Carmen Boullosa
Ojalá esto fuera verdad: Uno de los dos hombres más ricos del mundo hace a un lado el libro que lee, lo ha distraído la pantalla iluminada de su celular con una “alerta” —una noticia que se repite, pero no por esto menos dramática—: se acaba de revelar el asesinato en México de un número impreciso de inmigrantes centroamericanos. Con el libro aún abierto en la mano, el millonario liga las frases que acaba de leer, a las víctimas del calvario mexicano. Atando unas con otras, piensa: ¿qué pasaría si usara su muy llena-de-ceros fortuna en un bien superior a la riqueza?
¿Cómo usar su fortuna para algo más que no sea generarla más? Es la primera vez que se presenta a sí mismo el dilema. No se trata de gastar dinero, sino invertirlo sin considerar en eficiente retribución. “Poner el capital en algo con que yo deje una huella, que se me recuerde por generaciones como a un hombre único; algo que sea más que armar un museo o dos —los hemos hecho de cualquier manera para guardar la memoria de mi fallecida esposa, no llevan mi nombre, no son mi legado—”.
El millonario sueña despierto. Quiere hacer la obra de su vida, la que lo guardará en la memoria colectiva como un gran hombre. No piensa en otra empresa comercial; tampoco se interesa en los protagonistas ni se ha dejado llevar por un súbito sentimiento humanista —“Haré la obra por la que se recordará mi vida como excepcional”—: desea la gloria. “La gloria no es despreciable. Hitler no ganó la gloria sino la ignominia. La gloria es la mejor herencia”.
Urde un plan. Su blanco serán los inmigrantes que pasan por México para intentar alcanzar el país del norte. El millonario no desea hacer negocio de los inmigrantes o a su costa; no los piensa como presas para el comercio, o como compradores de sus bienes y servicios.

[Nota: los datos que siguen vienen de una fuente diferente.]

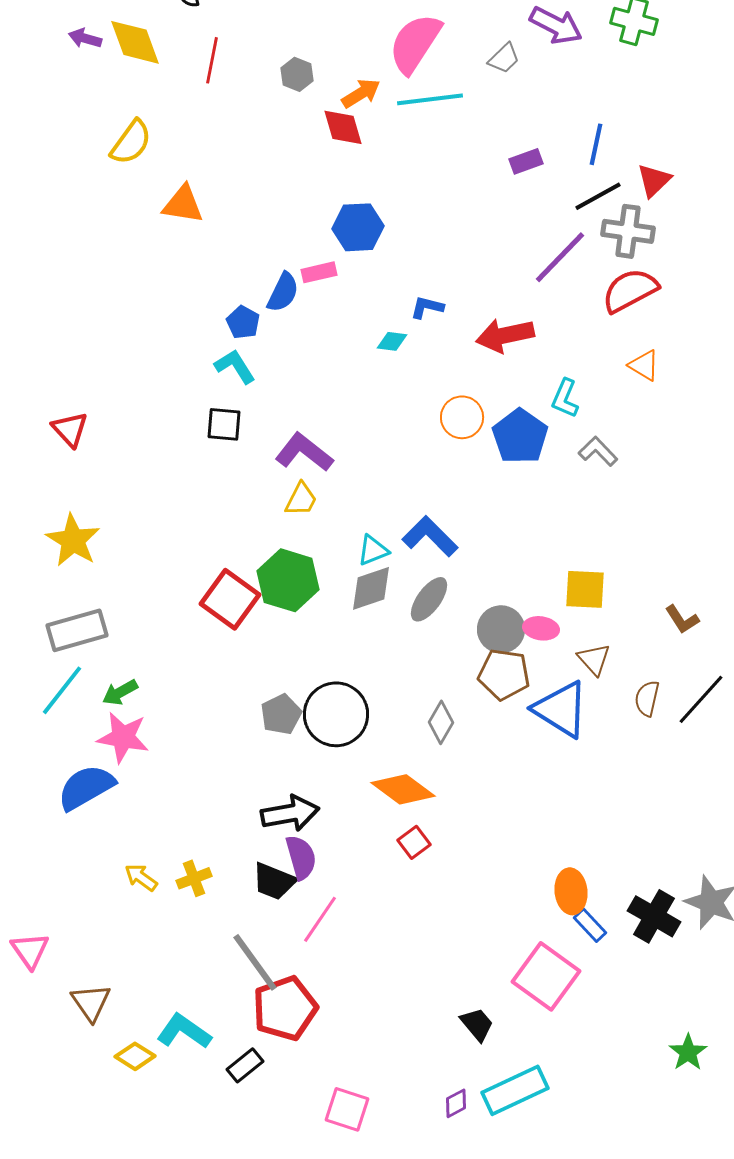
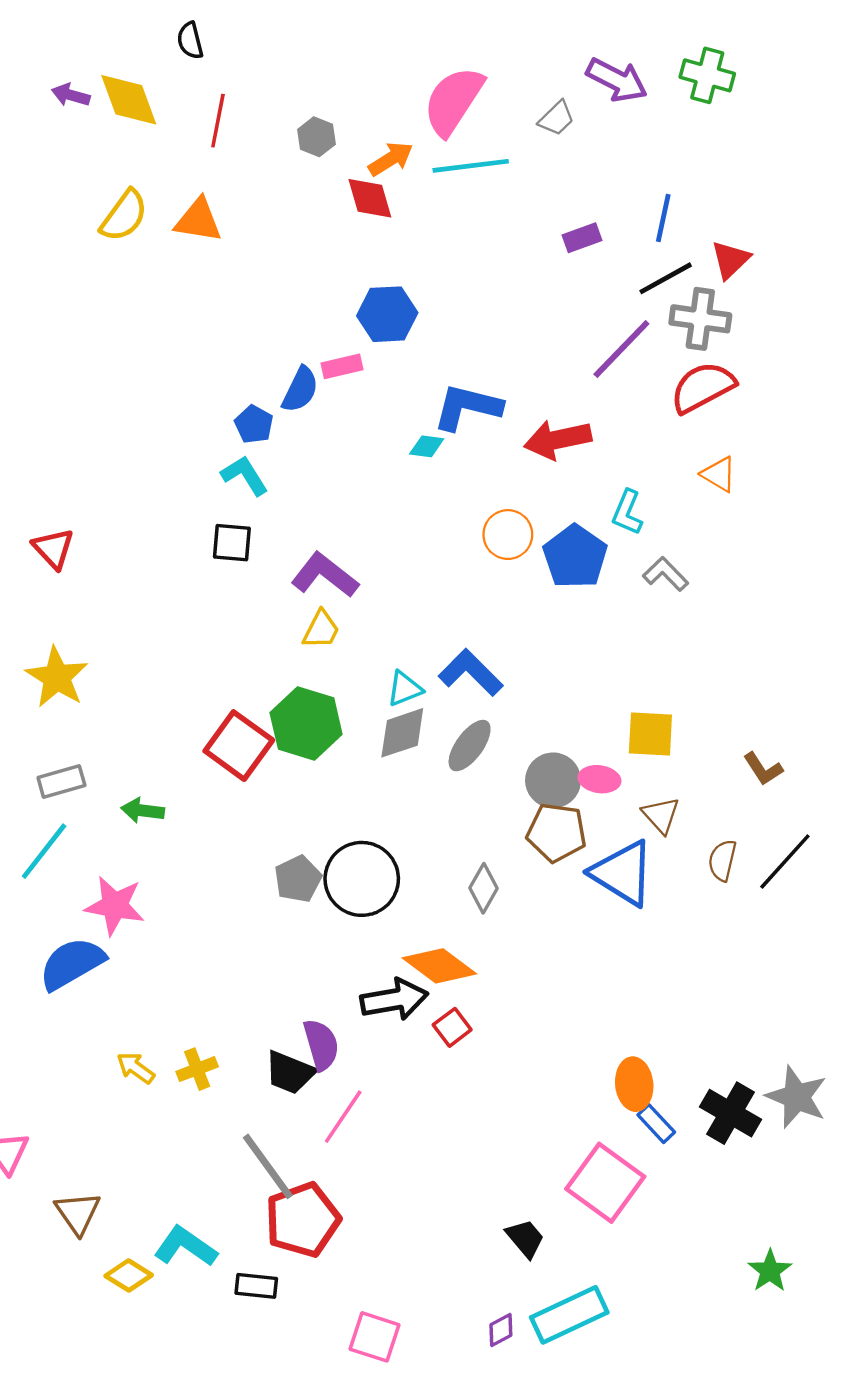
orange triangle: (183, 204) -> (198, 220), moved
blue L-shape: (427, 307) -> (467, 407), size x1.8
gray rectangle: (77, 630) -> (61, 782), size x0.7
green arrow: (120, 692) -> (143, 810), moved, turned 36
black arrow: (290, 813) -> (394, 999), moved
black rectangle: (245, 1065) -> (256, 1286), turned 45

Piensa que no puede contar con el apoyo de instituciones gubernamentales mexicanas, de las que naturalmente los sin-papeles huirían (tienen sobrados motivos para temerlas, porque en su peregrinaje policías y ladrones se confunden). Lo que hará es abrirles las puertas de honestas instituciones educativas, eficaces y de punta, y públicas, sin cobro. Se brindará preparación en ciencias exactas y humanidades, y talleres de capacitación. A cada emigrante se le dará la posibilidad de una preparación laboral calificada. También habrán de tener empleo, son personas que buscan trabajo, muchos deben responder por sus familias. La instalación de la universidad atraerá a otros estudiantes, requerirá profesores e investigadores, y con esto será necesario su alojamiento y alimentación, y se generarán empleos. El millonario es un rey Midas, de todas maneras habrá ganancias.

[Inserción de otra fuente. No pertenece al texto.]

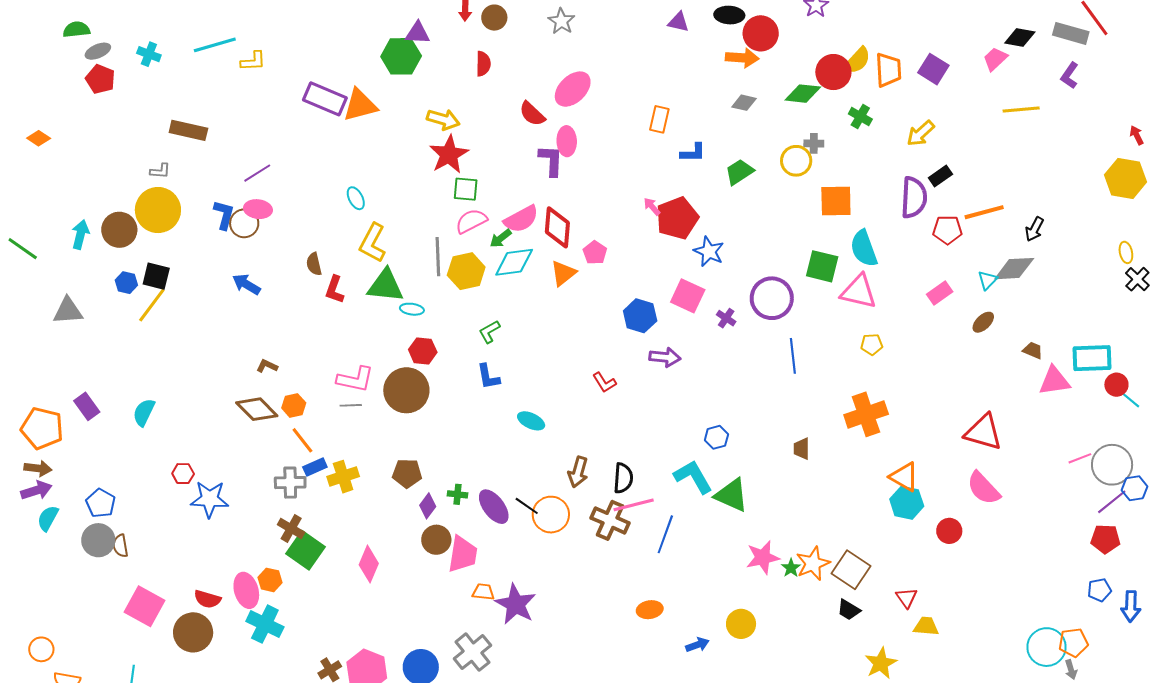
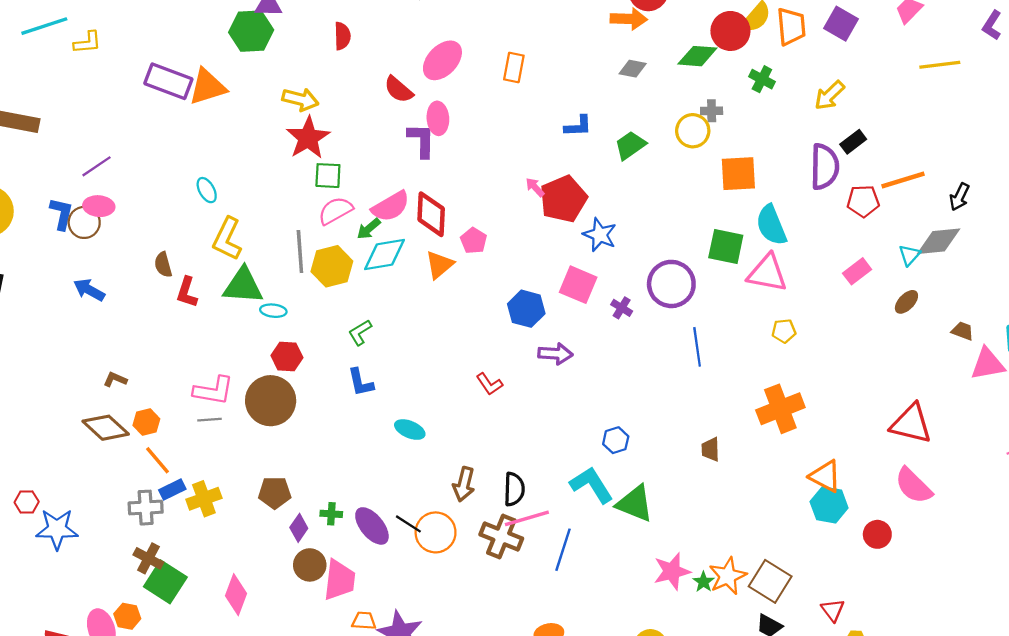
orange rectangle: (659, 119) -> (514, 67), moved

El multimillonario sabe que es posible, no en balde es dueño de un porcentaje de las acciones del gran periódico neoyorkino, lo ha leído, de esa ciudad puede tomar ejemplo: de uno sólo de los planteles de la universidad pública de la ciudad de Nueva York (City College), han egresado nueve premios Nobel; y esa institución (CUNY) está en campaña para apoyar legalmente a inmigrantes a obtener su estancia legal. “¿Por qué no se va a poder?”, se pregunta el millonario. Educar, preparar, capacitar, dar recursos legales para legalizar su estadía, otorgar becas, cuidar a los alumnos con centros alternos para reparar deficiencias de la educación básica. Crear una capa de ciudadanos altamente calificados, convertir al país en una potencia de la física, o cibernética, o …
“Claro que se puede” —dícese el hombre—, “a ver, ¿por qué no? ¿A poco ha sido fácil crear mi emporio, administrar Condumex —autopartes, cables, electrónica, energía—, centenas de Sanborns, Sears, Mixups, América Móvil —Telcel, Telmex, Dish—, y etcéteras?”.
Ojalá esto fuera verdad: que el multimillonario leyera a León Hebreo en traducción del Inca Garcilaso (“aunque las riquezas no son virtudes, a lo menos son instrumento de ellas, porque no podría ejercitarse la munificencia, sin los bienes necesarios y bastantes”), que prestara atención al Gólgota que es México para los inmigrantes, que urdiera esta trama y la hiciera cierta.